When the Division of Entomology moved its offices and over a million insects in 2001 into state-of-the-art collection storage in Yale’s Class of 1954 Environmental Science Center , it also transferred uncurated specimens—those that had yet to be formally incorporated into the main collection. Entomologists will use anything available to store and ship insects, and many of the uncurated specimens  were still in the original containers used to send them to the Peabody by collectors across the world.

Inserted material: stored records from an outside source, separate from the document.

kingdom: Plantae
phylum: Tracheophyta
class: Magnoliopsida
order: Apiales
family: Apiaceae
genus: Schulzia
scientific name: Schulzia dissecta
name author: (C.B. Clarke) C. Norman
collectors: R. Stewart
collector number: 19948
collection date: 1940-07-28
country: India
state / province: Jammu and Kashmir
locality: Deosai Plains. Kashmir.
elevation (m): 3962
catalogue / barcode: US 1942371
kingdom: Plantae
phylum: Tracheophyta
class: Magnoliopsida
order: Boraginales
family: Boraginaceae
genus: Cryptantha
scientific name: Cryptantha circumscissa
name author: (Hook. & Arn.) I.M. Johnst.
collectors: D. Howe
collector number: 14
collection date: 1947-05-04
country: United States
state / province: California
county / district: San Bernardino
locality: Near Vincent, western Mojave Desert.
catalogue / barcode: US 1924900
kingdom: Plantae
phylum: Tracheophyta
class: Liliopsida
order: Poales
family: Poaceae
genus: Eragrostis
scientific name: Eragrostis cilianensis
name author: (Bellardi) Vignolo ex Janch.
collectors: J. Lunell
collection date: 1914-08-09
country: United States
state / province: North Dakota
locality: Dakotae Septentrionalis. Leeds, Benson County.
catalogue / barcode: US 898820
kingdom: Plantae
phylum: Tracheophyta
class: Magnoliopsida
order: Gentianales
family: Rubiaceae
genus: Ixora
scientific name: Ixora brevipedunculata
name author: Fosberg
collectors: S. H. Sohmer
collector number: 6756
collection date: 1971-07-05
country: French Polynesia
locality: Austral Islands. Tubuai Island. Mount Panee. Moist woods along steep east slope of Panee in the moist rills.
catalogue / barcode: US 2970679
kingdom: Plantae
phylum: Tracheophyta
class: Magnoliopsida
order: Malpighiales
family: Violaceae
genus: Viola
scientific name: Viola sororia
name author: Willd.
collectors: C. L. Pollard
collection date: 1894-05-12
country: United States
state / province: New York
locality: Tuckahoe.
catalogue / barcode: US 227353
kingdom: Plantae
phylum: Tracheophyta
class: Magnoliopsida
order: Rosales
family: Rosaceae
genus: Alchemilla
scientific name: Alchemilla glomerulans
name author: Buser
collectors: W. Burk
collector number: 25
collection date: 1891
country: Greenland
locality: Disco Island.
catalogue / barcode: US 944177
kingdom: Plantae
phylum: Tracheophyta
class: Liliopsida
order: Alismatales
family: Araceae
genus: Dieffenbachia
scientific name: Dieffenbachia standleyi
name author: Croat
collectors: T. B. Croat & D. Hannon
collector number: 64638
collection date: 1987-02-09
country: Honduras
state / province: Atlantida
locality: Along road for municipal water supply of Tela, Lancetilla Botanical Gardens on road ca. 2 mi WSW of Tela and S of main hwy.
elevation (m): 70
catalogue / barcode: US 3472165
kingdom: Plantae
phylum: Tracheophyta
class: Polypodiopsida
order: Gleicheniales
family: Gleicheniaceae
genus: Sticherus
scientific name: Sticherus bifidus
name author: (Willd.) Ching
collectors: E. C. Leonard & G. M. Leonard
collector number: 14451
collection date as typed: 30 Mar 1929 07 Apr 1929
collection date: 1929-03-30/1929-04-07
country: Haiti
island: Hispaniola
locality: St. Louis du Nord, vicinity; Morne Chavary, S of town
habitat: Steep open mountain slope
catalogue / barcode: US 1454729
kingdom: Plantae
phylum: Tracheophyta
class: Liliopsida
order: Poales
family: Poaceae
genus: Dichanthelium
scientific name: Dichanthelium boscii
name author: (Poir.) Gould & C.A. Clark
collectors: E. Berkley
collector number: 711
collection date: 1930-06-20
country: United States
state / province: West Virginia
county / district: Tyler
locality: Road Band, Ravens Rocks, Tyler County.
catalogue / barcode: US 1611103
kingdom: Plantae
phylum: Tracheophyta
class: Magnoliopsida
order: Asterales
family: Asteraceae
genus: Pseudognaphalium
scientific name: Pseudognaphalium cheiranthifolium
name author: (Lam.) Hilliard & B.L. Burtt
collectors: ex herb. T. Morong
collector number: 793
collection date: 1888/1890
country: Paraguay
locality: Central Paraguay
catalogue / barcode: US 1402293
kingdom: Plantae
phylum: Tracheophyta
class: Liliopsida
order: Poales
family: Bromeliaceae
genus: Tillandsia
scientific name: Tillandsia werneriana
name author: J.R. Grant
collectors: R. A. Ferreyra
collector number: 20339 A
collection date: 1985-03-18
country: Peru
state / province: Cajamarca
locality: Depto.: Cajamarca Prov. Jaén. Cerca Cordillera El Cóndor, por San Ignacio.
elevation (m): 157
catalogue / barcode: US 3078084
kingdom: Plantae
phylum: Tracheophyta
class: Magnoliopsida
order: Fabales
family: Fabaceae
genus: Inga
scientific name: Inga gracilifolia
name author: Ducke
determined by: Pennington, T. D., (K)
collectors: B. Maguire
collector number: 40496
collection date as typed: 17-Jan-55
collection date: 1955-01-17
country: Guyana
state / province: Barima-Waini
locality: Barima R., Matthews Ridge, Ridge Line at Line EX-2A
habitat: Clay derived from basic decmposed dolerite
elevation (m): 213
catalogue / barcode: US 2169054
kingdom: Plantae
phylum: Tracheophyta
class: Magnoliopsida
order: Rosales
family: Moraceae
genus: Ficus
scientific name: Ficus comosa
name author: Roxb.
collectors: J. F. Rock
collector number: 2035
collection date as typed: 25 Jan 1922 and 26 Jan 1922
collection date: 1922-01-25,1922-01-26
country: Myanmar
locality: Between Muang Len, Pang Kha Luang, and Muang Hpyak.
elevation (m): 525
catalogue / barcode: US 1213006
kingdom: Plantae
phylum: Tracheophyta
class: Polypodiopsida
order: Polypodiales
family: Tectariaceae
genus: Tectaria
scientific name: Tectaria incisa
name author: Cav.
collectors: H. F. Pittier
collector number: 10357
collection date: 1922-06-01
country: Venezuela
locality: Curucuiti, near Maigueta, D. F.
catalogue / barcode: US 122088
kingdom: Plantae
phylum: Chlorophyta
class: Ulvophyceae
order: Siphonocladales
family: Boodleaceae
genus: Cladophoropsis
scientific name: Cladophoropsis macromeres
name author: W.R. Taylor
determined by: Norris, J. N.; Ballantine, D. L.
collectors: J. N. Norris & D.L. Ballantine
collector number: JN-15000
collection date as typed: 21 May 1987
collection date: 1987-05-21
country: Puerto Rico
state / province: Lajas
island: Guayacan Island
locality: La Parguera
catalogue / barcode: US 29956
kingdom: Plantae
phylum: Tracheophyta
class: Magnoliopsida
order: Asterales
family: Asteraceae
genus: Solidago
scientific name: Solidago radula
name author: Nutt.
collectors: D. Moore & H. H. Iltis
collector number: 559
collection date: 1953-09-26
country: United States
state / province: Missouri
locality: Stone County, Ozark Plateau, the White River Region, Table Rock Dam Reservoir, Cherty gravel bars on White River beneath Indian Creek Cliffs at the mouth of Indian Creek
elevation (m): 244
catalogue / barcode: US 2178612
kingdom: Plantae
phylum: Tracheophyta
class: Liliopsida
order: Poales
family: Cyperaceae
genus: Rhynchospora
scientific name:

Among the unique containers were:

  • British Players cigarette tins from Uganda
  • 1940s wooden boxes from Iraq inscribed with the logo of the “Lion of Baghdad Date Co.”
  • Film canisters
  • Pill boxes
  • Underarm dress shield containers
  • British cookie and biscuit tins from colonial Africa
  • Bright red boxes of Lion Brand mosquito incense coils from Canton, China
  • Helmar Turkish and Egyptian cigarette boxes with pithy Arabic quotes (interestingly enough, the cigarettes were manufactured in New Jersey in the United States)
  • Lipton tea containers from Ceylon (now Sri Lanka)
  • And all manner of small ingenious wooden boxes

By far the most common container was the cigar box.  Illustrated subjects on this collection of over 450 boxes range from whiskered gentlemen of industrial fame to bonneted ladies, Shakespearean plays, and pastoral scenes. There are many boxes from several New Haven cigar manufacturers.

The largest group of uncurated specimens from these containers was that of the papered Lepidoptera. Papering is the technique of wrapping butterfly and moth specimens flat in folded sheets of paper, typically as a triangle. This method keeps the specimen intact for laterpinning and preparation. Field pinning and the use of alcohol and freezing have replaced papering as a technique to manage collecting at scale in modern entomology.